Small states are inherently deficient in most of the commonly recognized elements of national power. Of necessity, they are driven to consider different options for furthering their interests in the global political arena. For superpowers, force is frequently a possible option. For weak states such as Iceland, there is a shared feeling that real security requires a conscious policy of deemphasizing force in political relationships.

Because they lack sufficient capability in those elements which traditionally comprise national power, small states tend to be vulnerable in a greater number of areas. Economically, they may depend on a single industry such as fishing or a single resource such as oil.

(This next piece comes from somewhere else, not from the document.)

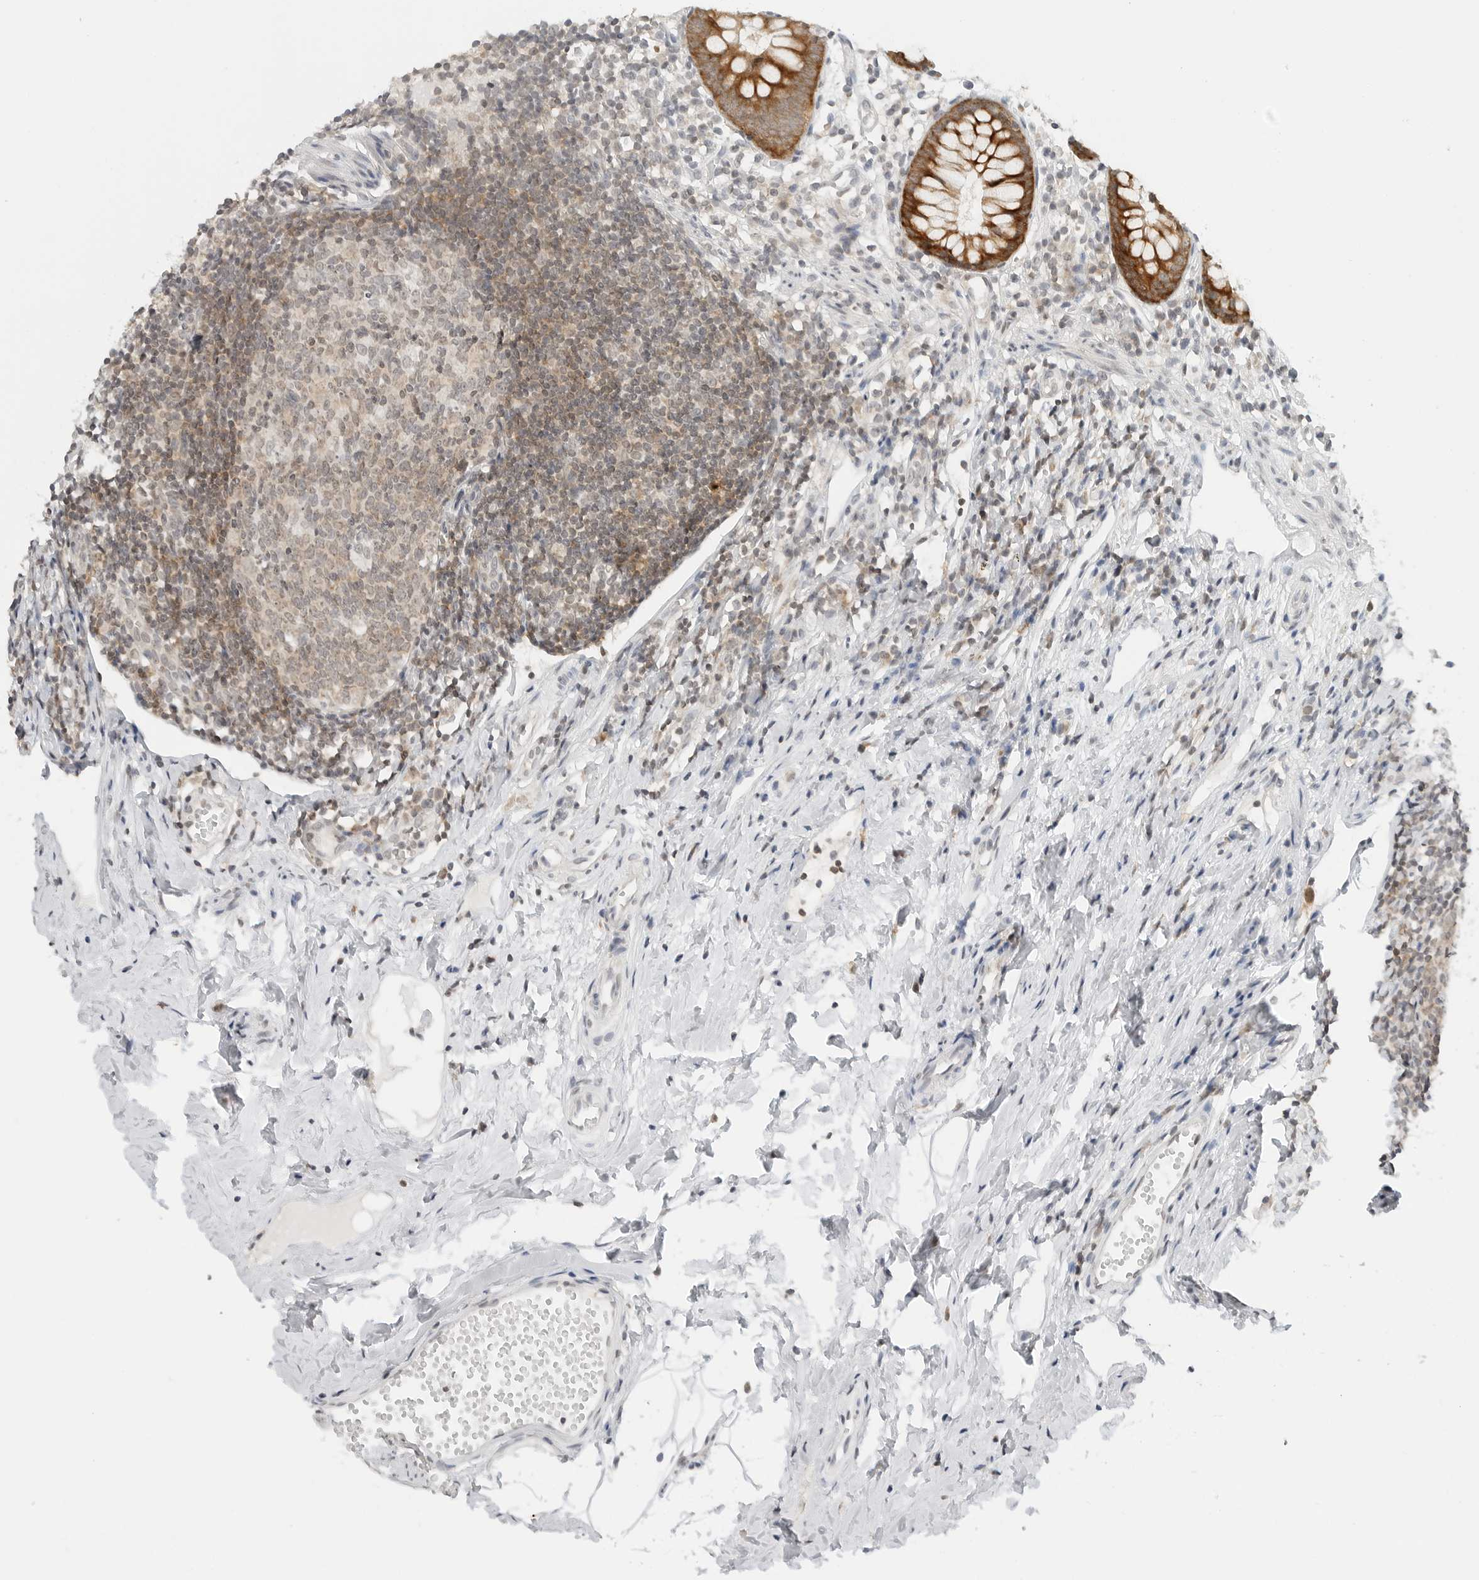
{"staining": {"intensity": "strong", "quantity": ">75%", "location": "cytoplasmic/membranous"}, "tissue": "appendix", "cell_type": "Glandular cells", "image_type": "normal", "snomed": [{"axis": "morphology", "description": "Normal tissue, NOS"}, {"axis": "topography", "description": "Appendix"}], "caption": "This photomicrograph shows normal appendix stained with IHC to label a protein in brown. The cytoplasmic/membranous of glandular cells show strong positivity for the protein. Nuclei are counter-stained blue.", "gene": "METAP1", "patient": {"sex": "female", "age": 20}}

Therefore, perceptions of threat naturally seem more dangerous when cast in economic terms. Many small states have recently gained independence, and consequently are especially sensitive to actions which might be perceived as infringing on national sovereignty. Because they lack a sufficient military instrument, they may, like Iceland, be drawn to a collective security framework. The opportunity cost they risk is that the threat perceptions of those possessing the military instrument may clash with their nonmilitary, but no less vital, security concerns.

The lesson should be clear. A search for a stable strategic consensus in regions of the world deemed vital to US security based only or largely on a single-minded perception of Soviet threat will fail. Strategic consensus so narrowly based will be inherently unstable due to differing perceptions of the Soviet threat and unanswered concerns over more highly valued national interests.

If the US wishes to form a stable strategic consensus with strategically located smaller states, the context of that consensus must be broadened beyond a simplistic anti-Soviet focus. We must at least offer the prospect that nonmilitary security fears will also be addressed.